EVOCATION (Tamurt) – Le premier maquisard algérien, Krim Belkacem, signataire des accords d’évian, c’est à dire de l’indépendance algérienne, a été tué, faut-il toujours le rappeler, un certain 18 octobre 1970 dans sa chambre d’hôtel à Francfurt (Allemagne).

Le crime porte la signature de la sinistre Sécurité Militaire Algérienne. Un crime politique mais aussi et surtout raciste. Il a été ordonné directement pas Boumediene, l’enfant prodige de l’armée Française. Moins d’un mois après cet assassinat, sur lequel les services de sécurité Allemands ont presque fermé les yeux, une dizaine de contrats de commerce et d’industriels ont été signés à Alger avec les autorités Allemandes, dont Berliet, spécialisé dans la fabrication d’engins et de camions, rafle la mise. Une signature qui a suscité de larges doutes. Inutile de revenir sur les raisons de la liquidation de ce chef historique kabyle.

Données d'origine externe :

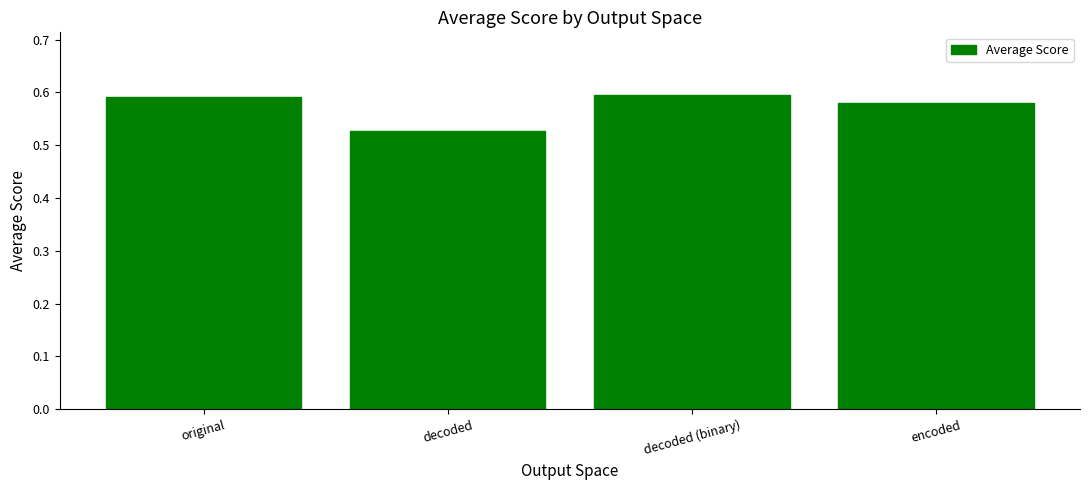

The chart shows a value of 0.6 at original. True or false?

True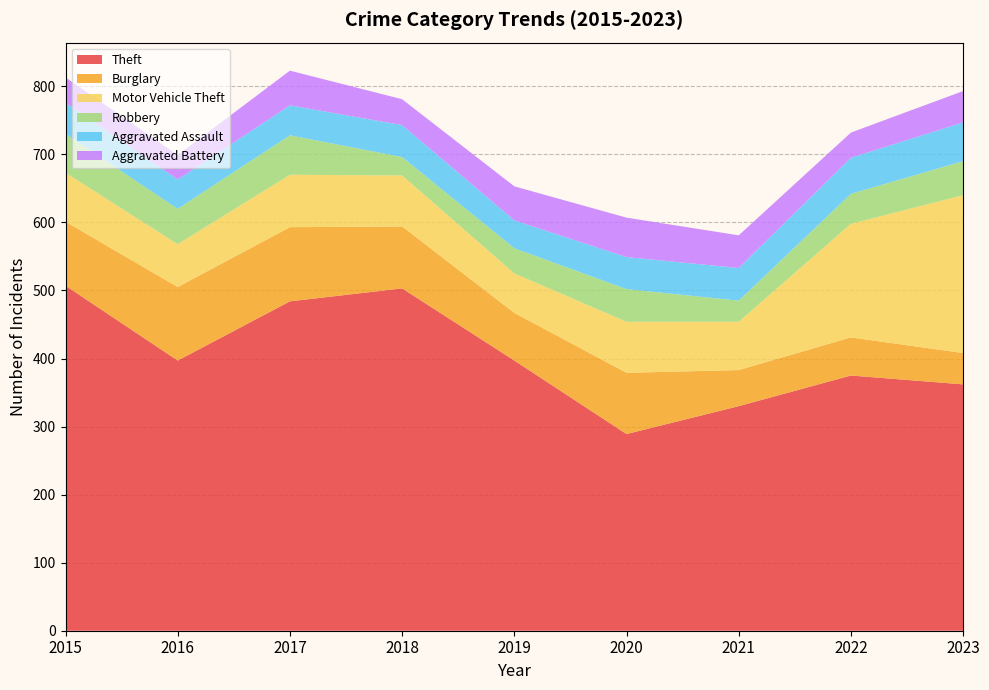

Reading left to right, what are all the values shown in this chart?

Theft: 507	397	484	503	397	289	330	375	362
Burglary: 94	108	109	91	70	90	53	56	46
Motor Vehicle Theft: 72	63	77	75	58	75	71	167	232
Robbery: 57	52	58	27	37	48	31	44	50
Aggravated Assault: 46	43	44	47	41	47	48	53	57
Aggravated Battery: 37	36	51	38	50	58	48	37	46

Mais une chose est certaine, au maquis depuis 1947, l’armée Française n’a jamais réussi à mettre la main sur lui. Il est le seul chef historique à échapper à la prison Française mais en Algérie, il n’a pas pu échapper aux balles haineuses des autorités Algériennes en….Allemagne !  Courageux, Krim Belkacem s’exprimait souvent en langue kabyle en public ou dans les réunions du PPA et du FLN. Son seul tort est d’avoir libéré un pays dont le peuple ne lui a rien demandé. Il aurait été plus judicieux pour lui, et tous les kabyles, de ne libérer que leur pays : la Kabylie.